**Task directions:** Reproduce the passage below on how Islamic law protects cultural heritage, word for word and in full.

**Source extract:**
──────

Furthermore, one could even contend that the protection afforded under Islamic law is greater because the protection of usafā has been extended by analogy to “craftsmen, wage earners, and farmers who do not do battle, or those who follow the army but do not participate in the hostilities, such as merchants”.93 The rationale behind this immunity is that these people are “builders of prosperity” and “Islamic war does not have for its object the destruction or undermining of civilization and prosperity”.94 While only religious ministers’ ability to perform their function is protected under IHL, such protection is conferred to a broader category of actors of intangible cultural heritage under the ILAC. Therefore, through the immunity of usafā, Islamic law ensures the preservation of creative expression, skills and traditions. Islam being one of the oldest legal traditions in practice, it is interesting to juxtapose the long-standing protection of craftsmen under Islamic law with the fact that the protection of traditional craftsmanship only came under the scope of international law through the 2003 Convention.95

The above analysis has demonstrated that the protection of cultural heritage is built around Islamic teachings and principles which fully embrace the intangible dimension of cultural heritage. Islamic law crystallized around the notion of divinity, as opposed to international law, which emerged out of States’ interests. To this end, the absolute prohibition of wanton destruction associated with a strong accountability mechanism was crucial to ensuring the prosperity of the Islamic civilization. Similarly, the protection conferred upon those who produce, enact and perpetuate cultural heritage, as long as they do not engage in hostilities, supports this argument. Additionally, the principle of diversity enables the protection of all places of worship, including objects and persons located inside such places, thereby reasserting protection beyond the mere architectural aspect, and regardless of one's faith.

Making room for cross-cultural dialogue?

──────

**Recorded data:**
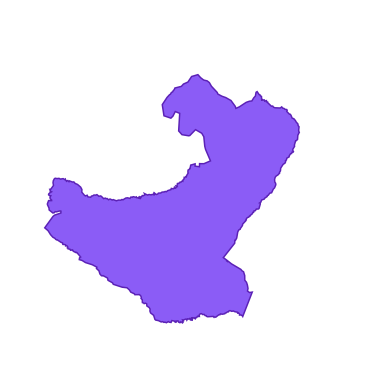 Kapiri Mposhi, Central, Zambia (Albers equal-area conic projection), rotated 128°
{"feature_id": "96606910B40769326482894", "entity_name": "Kapiri Mposhi", "entity_type": "district", "adm_level": 2, "iso_a3": "ZMB", "parent_name": "Zambia", "parent_adm1": "Central", "projection": "albers", "projection_center": [28.625, -14.196], "detail": "fine", "context": "isolated", "style": "filled", "palette": "violet", "viewbox_px": 384, "rotation_deg": 128, "n_neighbors": 0, "source": "geoboundaries", "source_scale": "gbopen_adm2", "svg_char_len": 6062}
<svg xmlns="http://www.w3.org/2000/svg" viewBox="0 0 384 384"><g transform="rotate(128 192 192)"><path d="M141.5,269.2L149.2,261.0L146.8,254.1L144.0,253.7L138.9,254.7L137.6,250.1L152.1,240.1L153.0,235.2L149.8,229.3L148.9,228.5L140.7,227.6L139.7,220.5L141.2,216.7L148.1,210.1L150.1,207.5L156.1,196.6L162.3,200.0L165.0,203.5L167.5,201.7L169.7,205.5L167.9,206.9L171.6,209.6L174.6,208.0L174.7,208.3L175.9,208.1L177.2,208.6L179.0,207.4L179.3,206.7L182.1,206.4L183.6,205.8L183.8,206.5L185.5,206.6L185.5,207.0L186.8,206.3L188.1,206.5L189.2,205.9L189.3,206.5L191.1,206.8L191.5,207.5L192.6,207.4L194.3,208.7L194.7,208.2L196.0,208.0L196.8,206.9L197.2,207.1L197.3,208.2L198.0,207.3L199.1,207.3L199.4,207.6L199.1,208.8L200.1,208.4L201.1,208.8L201.9,210.5L203.2,210.1L205.7,211.9L207.6,212.4L208.1,213.5L208.9,213.8L210.6,215.6L212.0,216.0L213.6,217.8L214.5,217.7L215.7,218.3L216.0,219.2L215.9,221.5L216.5,221.4L216.9,219.9L217.5,220.0L218.4,221.9L219.4,222.4L220.4,224.3L221.8,225.2L222.5,228.5L223.1,227.3L225.1,228.2L225.4,229.0L226.7,228.9L227.6,229.6L228.0,228.8L229.0,228.7L229.7,230.2L229.4,230.5L228.8,229.8L228.3,230.6L229.8,231.0L230.5,231.8L230.1,232.9L231.0,233.3L231.7,235.2L232.3,235.7L232.9,235.7L233.5,237.0L235.2,236.9L236.3,239.3L237.6,240.5L240.7,241.6L241.0,242.6L242.3,243.1L243.6,244.9L245.5,246.2L246.5,249.4L247.4,249.9L248.0,252.3L249.5,253.0L249.4,254.9L250.1,255.5L250.2,256.6L251.6,257.5L251.2,260.9L251.5,261.8L252.7,262.7L252.6,265.3L253.8,266.0L254.7,267.4L256.0,267.8L257.1,268.7L258.5,268.6L259.9,271.0L259.1,272.6L260.7,273.6L260.8,274.7L260.0,278.7L257.8,280.3L256.7,282.8L256.5,286.9L257.2,289.3L256.8,291.3L257.7,292.3L258.7,295.4L259.6,295.3L259.4,296.9L260.8,297.5L260.3,298.2L260.6,299.2L259.9,299.8L260.5,300.0L260.8,301.8L262.8,303.6L263.1,305.2L264.5,306.6L265.4,308.3L266.4,308.6L268.6,308.2L270.3,307.2L272.1,305.2L276.5,305.0L277.4,305.7L277.7,304.9L278.6,304.5L278.3,302.8L280.4,303.6L281.8,303.7L282.5,303.3L282.6,301.9L281.9,301.0L284.0,300.4L284.6,299.4L284.8,297.6L285.2,297.3L287.1,299.7L290.3,298.7L291.0,298.1L292.7,294.8L294.1,293.5L294.2,288.7L293.2,287.8L291.7,287.7L291.1,286.6L288.2,284.4L287.8,283.5L289.3,282.4L294.9,286.1L296.9,286.5L310.9,286.0L311.1,281.6L312.7,277.2L313.3,273.7L312.9,271.5L313.2,270.4L313.1,269.2L312.7,268.9L312.3,264.1L311.8,262.7L312.8,261.5L311.7,259.8L311.5,259.0L312.3,258.4L311.6,257.7L311.4,256.9L311.8,256.1L312.7,255.9L312.5,255.4L313.1,254.8L312.2,252.7L312.7,251.9L311.4,250.8L311.6,250.5L311.3,250.1L311.8,249.1L311.3,246.7L310.9,246.5L311.1,245.9L310.6,245.4L311.8,239.7L313.1,240.1L314.7,239.2L313.6,236.4L313.2,232.5L310.7,225.8L309.8,220.7L311.1,220.2L311.4,216.8L313.3,214.1L313.7,212.0L313.5,211.2L312.7,210.7L311.8,205.7L313.3,203.8L312.5,198.7L313.2,197.2L310.0,188.4L307.5,184.3L307.7,181.2L308.6,178.6L307.7,174.7L308.1,173.8L305.2,170.2L305.5,168.2L306.3,167.0L307.3,166.6L307.5,164.9L309.7,163.0L309.2,161.6L309.4,161.0L308.2,160.1L308.0,158.9L309.6,157.4L309.4,154.6L310.1,152.9L311.7,151.9L312.8,150.2L312.8,146.3L315.2,142.8L315.3,141.8L314.0,139.2L313.4,136.3L312.3,135.4L312.0,133.8L311.2,133.2L310.8,131.7L308.7,130.9L308.6,129.8L307.7,128.2L305.7,128.7L304.7,126.7L304.9,125.6L304.6,124.5L304.1,124.4L303.8,125.3L302.2,123.7L302.8,122.5L302.5,121.2L302.0,120.8L301.5,121.1L300.8,119.9L301.1,119.0L300.3,118.8L299.5,119.7L298.9,119.4L298.5,120.5L298.3,120.1L295.9,118.6L295.6,118.0L296.1,117.2L294.7,117.4L294.1,116.2L293.2,116.1L293.1,115.6L293.8,114.5L292.9,112.9L291.8,113.4L292.4,114.5L291.5,115.0L290.4,113.8L290.1,112.7L289.4,112.4L290.0,111.8L289.9,111.3L289.0,111.6L288.0,111.0L287.1,111.2L286.8,110.7L287.1,110.3L286.0,110.8L285.5,109.6L284.4,110.6L282.9,110.5L282.0,109.6L282.0,108.1L281.0,107.1L281.3,105.4L280.7,104.7L281.0,103.8L280.7,102.9L277.0,98.7L277.2,97.5L276.7,97.5L276.0,96.2L272.3,95.3L271.6,94.4L270.6,94.6L269.6,92.8L267.7,91.2L267.0,91.3L266.3,90.7L264.5,90.2L264.0,89.5L263.4,89.7L262.1,89.1L261.6,87.3L260.2,86.0L260.1,84.9L258.7,82.0L258.7,81.3L259.2,81.2L258.7,80.5L258.9,79.4L259.7,78.8L258.7,77.7L258.8,77.0L258.4,76.3L258.8,75.4L233.8,82.9L235.8,84.8L235.9,87.3L233.5,88.5L231.1,91.2L229.6,93.5L229.0,96.1L225.4,99.0L223.1,102.3L223.3,103.9L222.9,105.9L224.3,116.6L224.3,121.1L224.9,121.1L224.9,122.3L224.3,122.3L224.4,126.9L206.1,126.8L203.7,128.5L203.4,128.0L200.8,128.4L195.4,131.3L193.3,131.8L191.6,131.1L191.1,131.4L187.4,131.6L186.2,132.3L181.5,131.9L181.3,132.3L180.5,132.1L180.3,132.5L179.4,132.7L178.1,132.6L176.8,131.8L175.7,131.9L175.0,131.4L174.6,131.7L172.4,131.1L171.0,131.4L170.3,131.0L169.9,131.4L169.4,131.1L168.6,131.5L167.7,130.6L165.9,130.8L164.5,129.2L163.8,129.0L159.4,130.8L158.6,131.5L158.8,131.9L157.6,131.5L155.5,132.2L153.1,130.7L152.2,130.9L149.3,130.0L148.6,130.4L147.6,129.9L145.1,130.0L143.6,128.8L139.7,129.7L137.9,129.5L134.7,130.4L133.6,131.5L133.2,132.8L131.5,134.5L129.3,135.5L127.5,135.5L125.7,134.8L123.1,134.6L122.7,135.2L120.9,135.3L118.6,136.8L114.1,137.2L112.0,136.5L110.4,136.9L109.9,137.6L108.7,137.3L107.0,138.1L104.5,137.1L103.8,137.6L101.1,137.9L100.4,137.2L98.9,137.7L98.5,136.9L97.7,136.9L97.0,138.5L95.9,138.9L92.8,139.3L92.0,140.2L87.8,141.9L87.3,141.4L85.6,141.2L82.2,143.5L78.9,144.2L78.6,145.0L77.6,146.0L74.7,147.8L74.3,149.3L73.2,150.4L72.6,153.4L71.9,154.7L71.9,156.2L71.5,156.7L72.1,158.6L70.5,161.4L70.3,162.7L70.7,163.1L70.2,166.9L69.0,167.3L68.7,168.1L69.6,169.7L69.5,170.9L70.1,172.3L69.7,173.7L71.5,174.2L74.5,178.4L75.0,179.9L74.6,181.3L75.5,182.3L75.0,187.3L74.5,187.8L75.1,188.8L74.2,189.6L75.6,190.6L74.9,191.6L75.6,192.4L75.7,193.4L76.5,193.2L76.8,193.6L73.9,196.1L74.1,197.4L73.6,198.2L73.9,199.1L72.8,202.5L74.0,202.9L77.4,201.1L79.7,201.3L83.4,200.9L85.2,202.7L88.0,204.5L95.7,207.1L99.1,208.9L97.9,210.6L95.9,217.6L96.8,223.5L98.1,227.4L98.9,231.9L98.0,233.5L96.7,241.8L95.1,245.7L95.1,248.5L96.5,251.5L96.6,252.5L96.6,255.6L95.9,259.6L101.2,263.4L107.9,262.9L112.2,265.2L115.3,265.4L120.6,269.5L122.2,269.0L123.7,269.2L124.8,268.9L126.4,269.5L128.2,269.2L129.1,269.6L132.9,269.9L141.5,269.2Z" fill="#8b5cf6" stroke="#5b21b6" stroke-width="1.5"/></g></svg>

──────

**Written answer:**
Furthermore, one could even contend that the protection afforded under Islamic law is greater because the protection of usafā has been extended by analogy to “craftsmen, wage earners, and farmers who do not do battle, or those who follow the army but do not participate in the hostilities, such as merchants”.93 The rationale behind this immunity is that these people are “builders of prosperity” and “Islamic war does not have for its object the destruction or undermining of civilization and prosperity”.94 While only religious ministers’ ability to perform their function is protected under IHL, such protection is conferred to a broader category of actors of intangible cultural heritage under the ILAC. Therefore, through the immunity of usafā, Islamic law ensures the preservation of creative expression, skills and traditions. Islam being one of the oldest legal traditions in practice, it is interesting to juxtapose the long-standing protection of craftsmen under Islamic law with the fact that the protection of traditional craftsmanship only came under the scope of international law through the 2003 Convention.95

The above analysis has demonstrated that the protection of cultural heritage is built around Islamic teachings and principles which fully embrace the intangible dimension of cultural heritage. Islamic law crystallized around the notion of divinity, as opposed to international law, which emerged out of States’ interests. To this end, the absolute prohibition of wanton destruction associated with a strong accountability mechanism was crucial to ensuring the prosperity of the Islamic civilization. Similarly, the protection conferred upon those who produce, enact and perpetuate cultural heritage, as long as they do not engage in hostilities, supports this argument. Additionally, the principle of diversity enables the protection of all places of worship, including objects and persons located inside such places, thereby reasserting protection beyond the mere architectural aspect, and regardless of one's faith.

Making room for cross-cultural dialogue?